David Cameron has performed a dramatic U-turn on his "back or sack" ultimatum to his Eurosceptic ministers ahead of a promised referendum on the UK's membership of the EU.
It took just a day for the prime minister to withdraw his threat, after he said: "If you want to be part of the government you have to take the view that we are engaged in an exercise of renegotiation to have a referendum and that will lead to a successful outcome.
"Everyone in government has signed up to the programme set out in the Conservative manifesto."
The Tory leader, who secured a shock majority at the general election, made the comments at the G7 summit in Germany.
Number 10 have now reportedly said that his remarks were "over-interpreted" by the press lobby and that Cameron was referring to ministers' duty to maintain collective responsibility as the negotiations between Westminster and Brussels continue.

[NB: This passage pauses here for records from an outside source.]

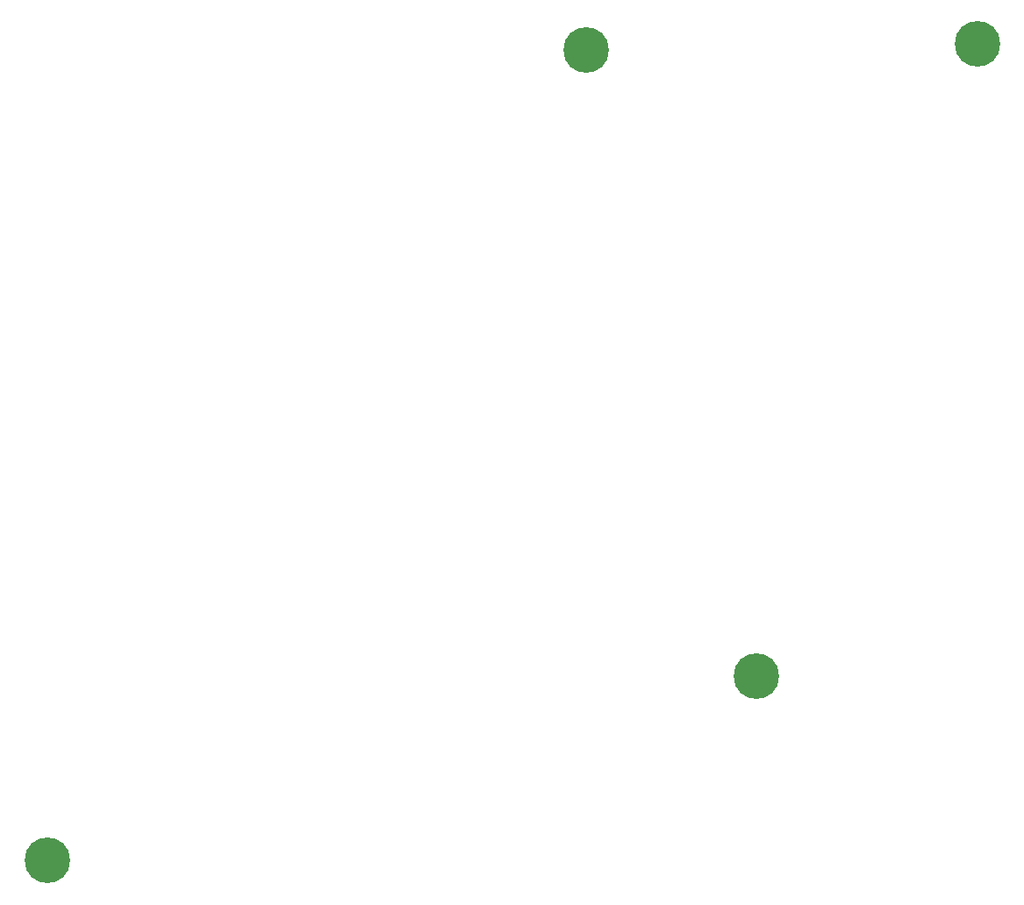
<source format=gbr>
%TF.GenerationSoftware,KiCad,Pcbnew,9.0.2-9.0.2-0~ubuntu24.04.1*%
%TF.CreationDate,2025-07-03T20:08:42-04:00*%
%TF.ProjectId,raw split bottom,72617720-7370-46c6-9974-20626f74746f,rev?*%
%TF.SameCoordinates,Original*%
%TF.FileFunction,Copper,L1,Top*%
%TF.FilePolarity,Positive*%
%FSLAX46Y46*%
G04 Gerber Fmt 4.6, Leading zero omitted, Abs format (unit mm)*
G04 Created by KiCad (PCBNEW 9.0.2-9.0.2-0~ubuntu24.04.1) date 2025-07-03 20:08:42*
%MOMM*%
%LPD*%
G01*
G04 APERTURE LIST*
%TA.AperFunction,ComponentPad*%
%ADD10C,0.700000*%
%TD*%
%TA.AperFunction,ComponentPad*%
%ADD11C,4.400000*%
%TD*%
G04 APERTURE END LIST*
D10*
%TO.P,  ,1*%
%TO.N,N/C*%
X154830000Y-67780000D03*
X155313274Y-66613274D03*
X155313274Y-68946726D03*
X156480000Y-66130000D03*
D11*
X156480000Y-67780000D03*
D10*
X156480000Y-69430000D03*
X157646726Y-66613274D03*
X157646726Y-68946726D03*
X158130000Y-67780000D03*
%TD*%
%TO.P,  ,1*%
%TO.N,N/C*%
X171290000Y-128190000D03*
X171773274Y-127023274D03*
X171773274Y-129356726D03*
X172940000Y-126540000D03*
D11*
X172940000Y-128190000D03*
D10*
X172940000Y-129840000D03*
X174106726Y-127023274D03*
X174106726Y-129356726D03*
X174590000Y-128190000D03*
%TD*%
%TO.P,  ,1*%
%TO.N,N/C*%
X102840000Y-146030000D03*
X103323274Y-144863274D03*
X103323274Y-147196726D03*
X104490000Y-144380000D03*
D11*
X104490000Y-146030000D03*
D10*
X104490000Y-147680000D03*
X105656726Y-144863274D03*
X105656726Y-147196726D03*
X106140000Y-146030000D03*
%TD*%
%TO.P,  ,1*%
%TO.N,N/C*%
X192570000Y-67170000D03*
X193053274Y-66003274D03*
X193053274Y-68336726D03*
X194220000Y-65520000D03*
D11*
X194220000Y-67170000D03*
D10*
X194220000Y-68820000D03*
X195386726Y-66003274D03*
X195386726Y-68336726D03*
X195870000Y-67170000D03*
%TD*%
M02*

</source>
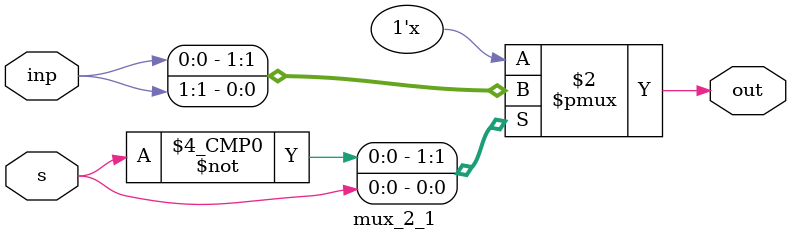
<source format=v>
module mux_2_1(out,inp,s);
  input s;
  input [1:0] inp;
  output reg out;
  always @(*)
    begin
      casex(s)
        1'b0: out = inp[0];
        1'b1: out = inp[1];
        default: out=1'bx;
      endcase
    end
endmodule
</source>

The prime minister later made his own statement on the issue, claiming that he was "misinterpreted".
"I was clearly referring to the process of renegotiation and I'm happy to repeat exactly what I said," Cameron added.
David C Bannerman, Tory MEP for Eastern England and former deputy leader of Ukip, told IBTimes UK that Cameron's position is "very reasonable".
"My understanding is that this is not a climb down but a clarification. I understand that they mean cabinet responsibility applies during the renegotiation process, but may be suspended during referendum, which seems very reasonable," the Eurosceptic said.
The senior MP warned Eurosceptics that it would be unusual to form a "Brexit" campaign before the government has even secured its first substantial move towards holding a referendum on the UK's membership of the EU.
Redwood explained that he would concentrate his efforts on lobbying the government as a member of the newly formed Conservatives for Britain group.
"We are not an 'Out' campaign, the 'Out' campaign will form in due course. It would be unusual to form an 'Out' campaign before we even have an EU referendum bill put through the House of Commons," he said.
But the Tory said he had "no idea" whether the prime minister could secure a better deal for Britain from the political and economic union. He added: "It depends on how much they want to keep us in, doesn't it?"